Underlying prometheus metric task_queue_length is assumed to be a histogram of queue sizes aggregated by quantiles, so a filter is used to get median length.

SMA monitor

"task_throughput": {
    "monitorVersion": "1",
    "model": "sma",
    "parameters": {
        "metric": "task_consume_rate",
        "period": "15m",
        "minval": "1000",
        "window": "15m",
        "confidence": "1",
        "severity": {
            "warning": {
                "numsigma": "3"
            }
        },
        "summary": "task throughput is anomalous",
        "description": "{{$labels.es_workload}} has unusual task throughput"
    }
}
  • parameters.window: time window for calculating health, used together with the common parameters.confidence
  • parameters.period: simple moving average window
  • parameters.minval: minimum deviation from the sma required before considering the monitor unhealthy
  • parameters.severity.warning.numsigma: the monitor is considered unhealthy if the metric value exceeds numsigma standard deviations from the simple moving average over the period

Note that numsigma standard deviation follows the same syntax inside critical severity description too.

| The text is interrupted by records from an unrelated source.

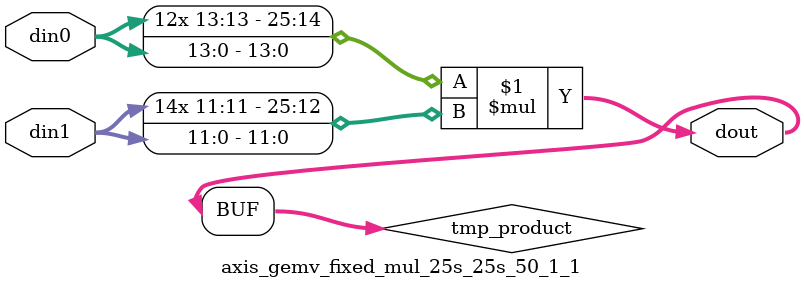
<source format=v>

`timescale 1 ns / 1 ps

 module axis_gemv_fixed_mul_25s_25s_50_1_1(din0, din1, dout);
parameter ID = 1;
parameter NUM_STAGE = 0;
parameter din0_WIDTH = 14;
parameter din1_WIDTH = 12;
parameter dout_WIDTH = 26;

input [din0_WIDTH - 1 : 0] din0; 
input [din1_WIDTH - 1 : 0] din1; 
output [dout_WIDTH - 1 : 0] dout;

wire signed [dout_WIDTH - 1 : 0] tmp_product;



























assign tmp_product = $signed(din0) * $signed(din1);








assign dout = tmp_product;





















endmodule

</source>
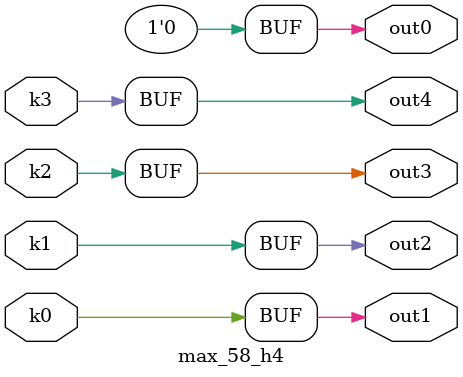
<source format=v>
module max_58(pi00, pi01, pi02, pi03, pi04, pi05, pi06, pi07, pi08, pi09, pi10, po0, po1, po2, po3, po4);
input pi00, pi01, pi02, pi03, pi04, pi05, pi06, pi07, pi08, pi09, pi10;
output po0, po1, po2, po3, po4;
wire k0, k1, k2, k3;
max_58_w4 DUT1 (pi00, pi01, pi02, pi03, pi04, pi05, pi06, pi07, pi08, pi09, pi10, k0, k1, k2, k3);
max_58_h4 DUT2 (k0, k1, k2, k3, po0, po1, po2, po3, po4);
endmodule

module max_58_w4(in10, in9, in8, in7, in6, in5, in4, in3, in2, in1, in0, k3, k2, k1, k0);
input in10, in9, in8, in7, in6, in5, in4, in3, in2, in1, in0;
output k3, k2, k1, k0;
assign k0 =   in0 ? ~in8 : ~in4;
assign k1 =   in0 ? ~in9 : ~in5;
assign k2 =   in0 ? ~in10 : ~in6;
assign k3 =   (((in10 & (~in6 | (~in1 & ~in2))) | (~in6 & ~in1 & ~in2)) & (in7 | ~in3) & (in8 | ~in4) & (in9 | ~in5)) | ((in7 | ~in3) & ((in9 & ~in5 & (in8 | ~in4)) | (in8 & ~in4))) | (in7 & ~in3);
endmodule

module max_58_h4(k3, k2, k1, k0, out4, out3, out2, out1, out0);
input k3, k2, k1, k0;
output out4, out3, out2, out1, out0;
assign out0 = 0;
assign out1 = k0;
assign out2 = k1;
assign out3 = k2;
assign out4 = k3;
endmodule

</source>
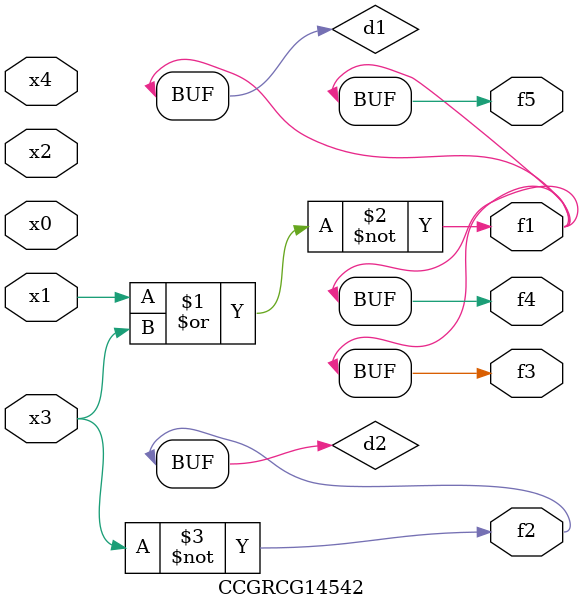
<source format=v>
module CCGRCG14542(
	input x0, x1, x2, x3, x4,
	output f1, f2, f3, f4, f5
);

	wire d1, d2;

	nor (d1, x1, x3);
	not (d2, x3);
	assign f1 = d1;
	assign f2 = d2;
	assign f3 = d1;
	assign f4 = d1;
	assign f5 = d1;
endmodule

</source>
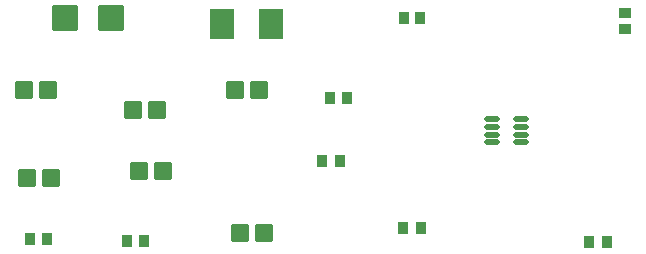
<source format=gts>
G04 Layer: TopSolderMaskLayer*
G04 EasyEDA Pro v2.2.31.6, 2024-09-23 19:55:52*
G04 Gerber Generator version 0.3*
G04 Scale: 100 percent, Rotated: No, Reflected: No*
G04 Dimensions in millimeters*
G04 Leading zeros omitted, absolute positions, 3 integers and 5 decimals*
%FSLAX35Y35*%
%MOMM*%
%AMRoundRect*1,1,$1,$2,$3*1,1,$1,$4,$5*1,1,$1,0-$2,0-$3*1,1,$1,0-$4,0-$5*20,1,$1,$2,$3,$4,$5,0*20,1,$1,$4,$5,0-$2,0-$3,0*20,1,$1,0-$2,0-$3,0-$4,0-$5,0*20,1,$1,0-$4,0-$5,$2,$3,0*4,1,4,$2,$3,$4,$5,0-$2,0-$3,0-$4,0-$5,$2,$3,0*%
%ADD10RoundRect,0.09495X-0.70833X0.67833X0.70833X0.67833*%
%ADD11RoundRect,0.09131X-0.40514X0.45514X0.40514X0.45514*%
%ADD12RoundRect,0.09495X0.70833X-0.67833X-0.70833X-0.67833*%
%ADD13RoundRect,0.09131X-0.45514X-0.40514X-0.45514X0.40514*%
%ADD14RoundRect,0.09704X1.03728X-1.03228X-1.03728X-1.03228*%
%ADD15RoundRect,0.09669X-0.95245X1.25245X0.95245X1.25245*%
%ADD16RoundRect,0.09138X0.40835X-0.43712X-0.40835X-0.43712*%
%ADD17RoundRect,0.09138X-0.40835X0.43712X0.40835X0.43712*%
%ADD18O,1.32359X0.46561*%
G75*


G04 Pad Start*
G54D10*
G01X422384Y-1314864D03*
G01X222385Y-1314864D03*
G01X448544Y-2064164D03*
G01X248544Y-2064164D03*
G54D11*
G01X1232177Y-2597564D03*
G01X1092172Y-2597564D03*
G01X3575202Y-711200D03*
G01X3435198Y-711200D03*
G54D10*
G01X1344783Y-1486532D03*
G01X1144783Y-1486532D03*
G01X1396342Y-2007232D03*
G01X1196343Y-2007232D03*
G01X2248002Y-2527932D03*
G01X2048002Y-2527932D03*
G54D12*
G01X2008200Y-1320800D03*
G01X2208200Y-1320800D03*
G54D13*
G01X5308096Y-665552D03*
G01X5308096Y-805557D03*
G54D14*
G01X569100Y-711200D03*
G01X954900Y-711200D03*
G54D15*
G01X1900081Y-759998D03*
G01X2310088Y-759998D03*
G54D16*
G01X2744064Y-1917700D03*
G01X2894736Y-1917700D03*
G54D17*
G01X418236Y-2578100D03*
G01X267564Y-2578100D03*
G54D16*
G01X2807564Y-1384300D03*
G01X2958236Y-1384300D03*
G01X3429864Y-2489200D03*
G01X3580536Y-2489200D03*
G54D17*
G01X5151766Y-2607201D03*
G01X5001094Y-2607201D03*
G54D18*
G01X4426407Y-1761211D03*
G01X4426407Y-1696212D03*
G01X4426407Y-1631213D03*
G01X4426407Y-1566189D03*
G01X4184193Y-1761211D03*
G01X4184193Y-1696212D03*
G01X4184193Y-1631213D03*
G01X4184193Y-1566189D03*
G04 Pad End*

M02*


</source>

Creating ConfigMap & Configuring Lightbend Console

Once default-monitors.json and static-rules.yml files are modified, create a Kubernetes ConfigMap:

kubectl -n lightbend create configmap my-default-monitors-config --from-file=default-monitors-config/ --dry-run -o yaml | kubectl apply -f -

Now tell Lightbend Console to use the newly created ConfigMap for default monitors by setting defaultMonitorsConfigMap value in your values.yaml:

consoleAPI.defaultMonitorsConfigMap: my-default-monitors-config
consoleAPI.staticRulesConfigMap: my-default-monitors-config

Then install console using lbc.py, as described in the installation guide.